Fluctuations for linear eigenvalue statistics of sample covariance matrices

TL;DR

This paper establishes a central limit theorem for the difference in linear eigenvalue statistics of a sample covariance matrix and its minor, revealing smaller fluctuations due to strong eigenvalue correlations, with implications for Gaussian field derivatives.

Contribution

It provides the first CLT for the eigenvalue statistic difference of sample covariance matrices and their minors, highlighting unique fluctuation behaviors compared to Wigner matrices.

Findings

Fluctuations of the difference are significantly smaller than individual statistics.

Eigenvalue correlations lead to potential vanishing fluctuations.
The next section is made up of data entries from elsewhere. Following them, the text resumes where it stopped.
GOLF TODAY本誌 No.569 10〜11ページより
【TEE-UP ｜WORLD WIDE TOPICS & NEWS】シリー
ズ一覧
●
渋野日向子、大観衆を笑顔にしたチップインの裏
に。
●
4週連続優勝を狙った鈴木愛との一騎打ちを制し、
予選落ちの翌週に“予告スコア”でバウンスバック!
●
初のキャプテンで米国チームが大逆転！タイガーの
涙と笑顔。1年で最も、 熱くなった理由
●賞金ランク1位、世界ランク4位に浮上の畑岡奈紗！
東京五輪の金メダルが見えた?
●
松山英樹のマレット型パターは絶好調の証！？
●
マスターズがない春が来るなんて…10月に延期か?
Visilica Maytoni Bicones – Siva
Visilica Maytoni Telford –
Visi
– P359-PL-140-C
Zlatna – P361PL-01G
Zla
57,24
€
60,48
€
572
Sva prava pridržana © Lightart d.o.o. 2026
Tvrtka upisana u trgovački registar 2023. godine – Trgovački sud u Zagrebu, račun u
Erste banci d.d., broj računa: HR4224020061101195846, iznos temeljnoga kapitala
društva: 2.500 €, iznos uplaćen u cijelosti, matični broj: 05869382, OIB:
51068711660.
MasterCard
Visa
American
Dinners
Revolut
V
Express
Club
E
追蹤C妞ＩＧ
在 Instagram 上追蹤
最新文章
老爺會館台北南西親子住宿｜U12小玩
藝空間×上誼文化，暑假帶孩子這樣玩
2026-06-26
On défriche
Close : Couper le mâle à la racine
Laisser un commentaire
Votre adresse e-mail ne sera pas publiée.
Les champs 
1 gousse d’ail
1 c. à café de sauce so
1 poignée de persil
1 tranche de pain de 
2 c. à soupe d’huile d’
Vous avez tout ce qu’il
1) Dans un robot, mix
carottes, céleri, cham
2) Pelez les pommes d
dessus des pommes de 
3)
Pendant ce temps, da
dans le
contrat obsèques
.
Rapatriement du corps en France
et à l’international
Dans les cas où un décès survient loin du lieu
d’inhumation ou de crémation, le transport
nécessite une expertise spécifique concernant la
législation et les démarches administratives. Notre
Results connect to the Gaussian field derivatives in recent literature.

Abstract

We prove a central limit theorem for the difference of linear eigenvalue statistics of a sample covariance matrix $\widetilde{W}$ and its minor $W$. We find that the fluctuation of this difference is much smaller than those of the individual linear statistics, as a consequence of the strong correlation between the eigenvalues of $\widetilde{W}$ and $W$. Our result identifies the fluctuation of the spatial derivative of the approximate Gaussian field in the recent paper by Dumitru and Paquette. Unlike in a similar result for Wigner matrices, for sample covariance matrices the fluctuation may entirely vanish.